Literature is also a major source of inspiration for me, in both my written and visual work. E. E. Cummings is one example, for his ability to play the role of poet and (I would argue) designer through his spatially- and typographically-motivated visual poems. I’m also really excited about a bunch of Canadian authors/poets who are using poetic prose to animate simple realities in nuanced ways. These include: Jill Margo’s How to Become a Mascot, Frankie Barnet’s collection An Indoor Kind of Girl and Sofia Banzhaf’s Pony Castle. I’m also obsessed with NYC-based author Darcie Wilder’s book, Literally Show Me a Healthy Person which touches on issues of mental health in this non-linear, fragmented way that is so awesome.

What have been some of your biggest strengths and struggles during your career so far?


I’ve tried to be honest and vulnerable in my work—particularly in the online anthology I authored about my mental health,— and I’ve found that people really respond to that. When the project went live, both friends and strangers reached out to me with their own stories of struggle. I saw that the piece struck home for a lot of people and had value beyond my own self-indulgence, which was a really powerful and motivating experience.

Balancing self-care with my studies while coming to terms with a mental health diagnosis was probably the biggest obstacle I’ve faced in my practice thus far. I started struggling during my exchange to Germany in third year, and those difficulties unfortunately carried over into my fourth year. What was supposed to be an exciting and freeing time for me was, in reality, spent being volleyed between psychiatrists and doctors trying to find the right diagnosis and treatment. At that point, when my mental illness was all-consuming, no other work made sense to make than that which dealt directly with my well-being. But with less energy to work, I was forced to stop obsessing about whether something was “good enough” and to relax into an intuitive creative process. As much as I resisted it at first, making was deeply therapeutic, and it ended up being the project I’m most proud of.

“I found myself continually shaping and reshaping the visual-textual relationship until they supported one another in a sort of partnership.”

What project are you especially excited about right now?

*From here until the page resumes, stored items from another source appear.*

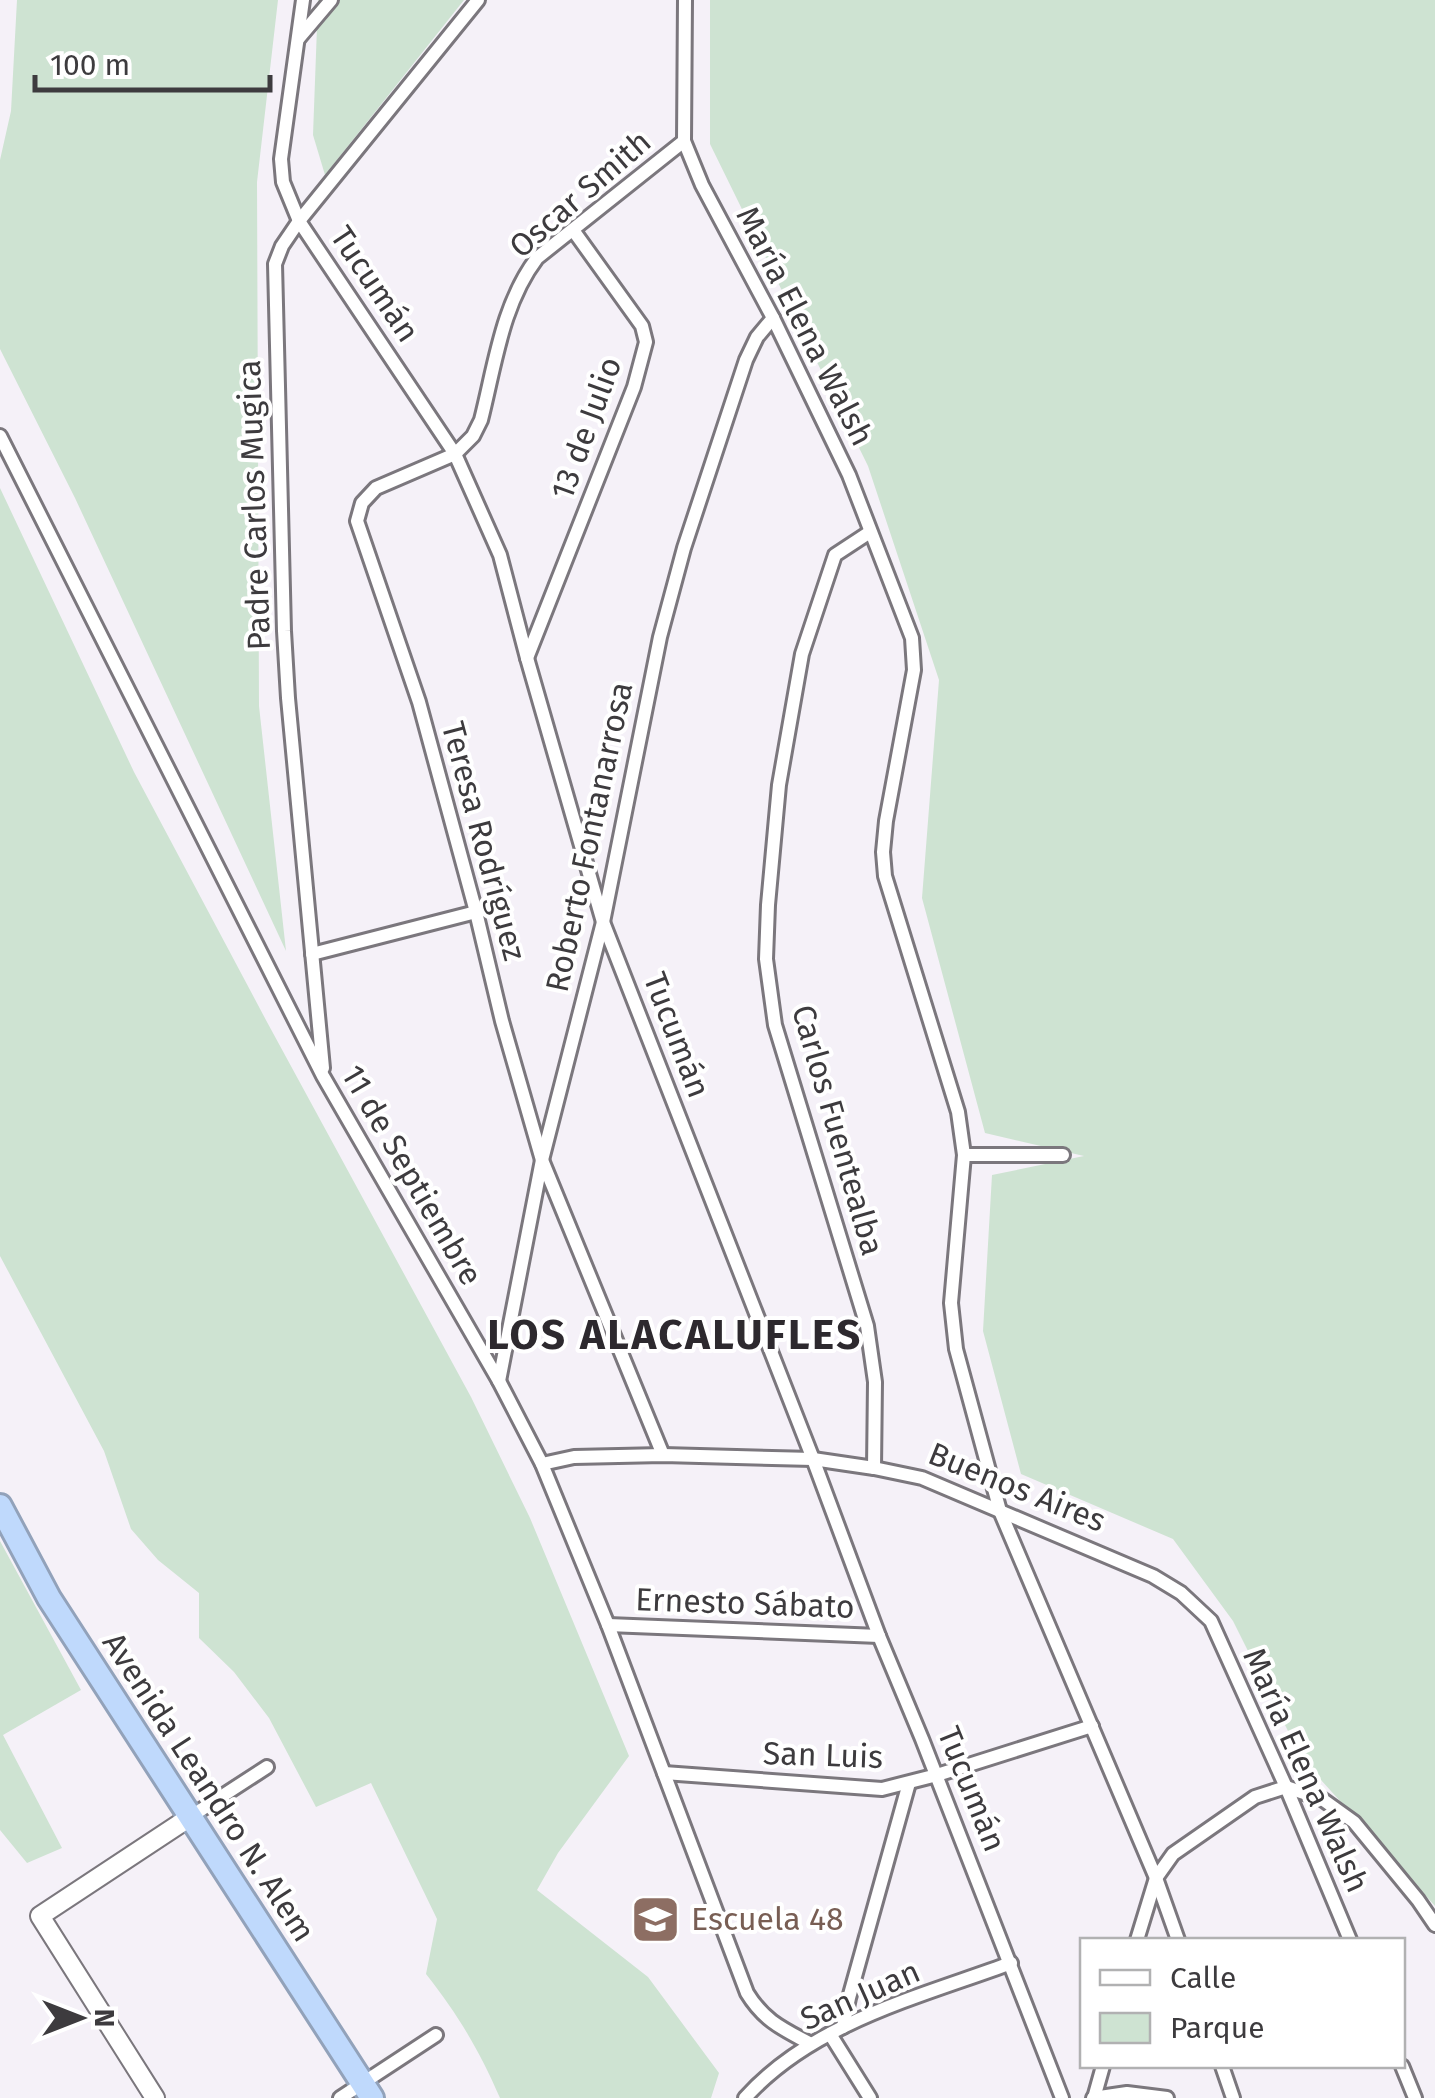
<svg xmlns="http://www.w3.org/2000/svg" width="1435" height="2098" viewBox="0 0 1435 2098" font-family="'Fira Sans',sans-serif">
<rect width="100%" height="100%" fill="#f5f1f8"/>
<g fill="#cee3d2">
<polygon points="17,0 278,0 257,182 259,706 286,951 75,498 0,349 0,160 11,111"/>
<polygon points="318,0 464,0 325,175 313,135"/>
<polygon points="710,0 1435,0 1435,1906 1302,1759 1233,1621 1173,1539 1021,1474 983,1331 992,1175 1084,1156 985,1133 922,898 939,680 868,466 710,144"/>
<path d="M0,488l134,284 133,250 204,375 59,121 99,238 -71,97 -21,37 111,87 71,96 -8,25h-211c-21,-48 -41,-82 -74,-124l11,-55 -66,-136 -55,24 -47,-89 -35,-46 -35,-34v-45l-41,-33 -27,-31 -27,-78 -104,-195z"/>
<polygon points="0,1541 81,1690 3,1735 62,1848 27,1863 0,1830"/>
</g>
<g fill="none" stroke-linecap="round" stroke-linejoin="round">
<defs>
<g id="street">
<polyline points="303,0 281,159 283,182 299,221 455,454 500,555 527,658 603,922 813,1459 879,1636 922,1739 1062,2098"/>
<polyline points="685,0 684,141 702,185 773,318 849,475 912,638 914,670 886,821 883,852 885,876 958,1112 964,1155 951,1303 956,1349 1000,1511 1156,1878 1178,1940"/>
<polyline points="298,39 331,0"/>
<path d="M0,436l323,640 176,305 43,83 66,161 139,368c17,28 36,36 64,51"/>
<polyline points="870,532 835,555 802,654 779,785 768,905 766,959 775,1025 867,1326 875,1382 874,1468"/>
<polyline points="527,658 634,387 646,342 642,326 573,230"/>
<polyline points="312,954 476,912"/>
<polyline points="323,1068 288,698 284,631 275,264 282,246 299,221 478,0"/>
<polyline points="964,1155 1063,1155"/>
<polyline points="499,1381 542,1160 603,922 660,637 684,548 746,360 757,337 773,318"/>
<path d="M663,1455l-121,-295 -40,-139 -26,-109 -57,-210 -62,-181 5,-18 14,-15 79,-34 18,-18 8,-16c14,-55 21,-116 56,-162l147,-117"/>
<polyline points="542,1464 574,1457 663,1455 813,1459 874,1468 922,1478 1153,1576 1181,1593 1211,1621 1286,1787 1350,1940"/>
<polyline points="608,1625 879,1636"/>
<polyline points="664,1773 882,1789 937,1775 1092,1726"/>
<polyline points="190,1817 267,1767"/>
<polyline points="1137,1940 1156,1878 1173,1854 1255,1797 1286,1787 1322,1799 1354,1822 1418,1900 1435,1925"/>
<polyline points="843,2027 849,1998 909,1783"/>
<polyline points="830,2034 870,2098"/>
<polyline points="1222,2066 1233,2098"/>
<polyline points="1402,2066 1415,2098"/>
<polyline points="340,2098 436,2035"/>
<path d="M745,2098c67,-75 174,-101 266,-135"/>
<polyline points="1093,2098 1127,2093 1167,2098"/>
<polyline points="1094,2098 1103,2066"/>
</g>
<polyline id="secondary" points="155,2098 40,1916 190,1817"/>
<polyline id="highway" points="0,1506 49,1598 372,2098"/>
</defs>
<use href="#street" stroke="#7b777d" stroke-width="18"/>
<use href="#secondary" stroke="#7b777d" stroke-width="22"/>
<use href="#highway" stroke="#92a2ba" stroke-width="28"/>
<use href="#street" stroke="#fff" stroke-width="12"/>
<use href="#secondary" stroke="#fff" stroke-width="18"/>
<use href="#highway" stroke="#bfd9fc" stroke-width="22"/>
</g>
<defs>
<symbol id="school-square" viewBox="-11 -11 22 22"><rect x="-9" y="-9" width="18" height="18" rx="4" fill="#8d6e63" stroke="#fff"/><path d="M0-5L7-2L0 1L-7-2ZM-4 1L0 2.5L4 1V4Q0 6-4 4Z" fill="#fff"/></symbol>
</defs>
<g fill-rule="evenodd">
<use href="#school-square" x="628" y="1892" width="55" height="55"/>
</g>
<g text-anchor="middle" dominant-baseline="central" stroke-width="8" stroke-linejoin="round" paint-order="stroke">
<g font-size="32" fill="#3d3b3e" stroke="#fff">
<text transform="translate(580 194) rotate(-41)">Oscar Smith</text>
<text transform="translate(375 284) rotate(56)">Tucumán</text>
<text transform="translate(805 326) rotate(63)">María Elena Walsh</text>
<text transform="translate(586 428) rotate(-70)">13 de Julio</text>
<text transform="translate(254 505) rotate(-92)">Padre Carlos Mugica</text>
<text transform="translate(589 837) rotate(-78)">Roberto Fontanarrosa</text>
<text transform="translate(484 841) rotate(75)">Teresa Rodríguez</text>
<text transform="translate(677 1035) rotate(69)">Tucumán</text>
<text transform="translate(838 1130) rotate(74)">Carlos Fuentealba</text>
<text transform="translate(412 1175) rotate(60)">11 de Septiembre</text>
<text transform="translate(1017 1487) rotate(22)">Buenos Aires</text>
<text transform="translate(745 1603) rotate(2)">Ernesto Sábato</text>
<text transform="translate(823 1755) rotate(2)">San Luis</text>
<text transform="translate(1306 1770) rotate(66)">María Elena Walsh</text>
<text transform="translate(209 1787) rotate(57)">Avenida Leandro N. Alem</text>
<text transform="translate(972 1789) rotate(68)">Tucumán</text>
<text transform="translate(860 1995) rotate(-24)">San Juan</text>
</g>
<g font-size="32" fill="#785e54" stroke="#fff" text-anchor="start">
<text x="691" y="1919">Escuela 48</text>
</g>
<g font-size="42" font-weight="bold" letter-spacing="2.5" fill="#2d292e" stroke="#fff">
<text x="675" y="1335">LOS ALACALUFLES</text>
</g>
</g>
<rect x="1080" y="1938" width="325" height="130" fill="#ffffff" stroke="#b1b1b2" stroke-width="2.5"/>
<rect x="1100" y="1970" width="50" height="15" fill="#ffffff" stroke="#b1b1b2" stroke-width="2.5"/>
<text x="1170" y="1988" font-size="30" fill="#3d3b3e">Calle</text>
<rect x="1100" y="2013" width="50" height="30" fill="#cee3d2" stroke="#b1b1b2" stroke-width="2.5"/>
<text x="1170" y="2038" font-size="30" fill="#3d3b3e">Parque</text>
<g transform="translate(80 2018) rotate(90)" stroke="#ffffff" stroke-width="8" paint-order="stroke">
<path d="M0-8L18 38L0 25L-18 38Z" fill="#3d3b3e"/>
<text y="-15" font-size="28" font-weight="bold" text-anchor="middle" fill="#3d3b3e">N</text>
</g>
<path d="M35 75v15h235v-15" fill="none" stroke="#3d3b3e" stroke-width="5"/>
<text x="50" y="75" font-size="30" fill="#3d3b3e" stroke="#ffffff" stroke-width="8" paint-order="stroke">100 m</text>
</svg>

I’ve been spending most of my time lately finishing up school, but I’m really excited to dive back into the next chapter of I’ve just finished up some writing classes that have exposed me to some really interesting literary work and which have happily (and a tad painfully) highlighted all of the cracks in my knowledge about writing. I want to make use of what I’ve learned and perhaps depart a bit from the micropoems I created for Instead, I’d like to try working with a longer-form reading experience, perhaps through prose poems.

Tell me a little about yourself.

Currently, I’m on the cusp of graduating from the York University/Sheridan College joint program in design in Toronto/Oakville. Last summer, I interned at LOKI, a Montreal-based studio specializing in social justice work, where I had the pleasure of working on some really meaningful projects. In the last few months, I’ve also been taking some creative writing courses (Poetry and Creative Non-Fiction) for fun at the University of Toronto. Being so close to graduation, this moment represents a bit of a new beginning for me. I’m excited to see what happens next!


Right now I’m most curious about two subjects: first, how acting as a visual and a verbal author simultaneously might create more robust “reading” experiences—for example, in disciplines like visual poetry. I’ve spent the last year trying to understand this relationship, as well as how adding sound, motion and interaction could create even more immersive experiences. Second, I’m curious about how design might be used as a tool for activism and community building, and how designers might navigate politics in their personal and client work. But no matter what I’m working on, I try to emphasize research, writing and authenticity.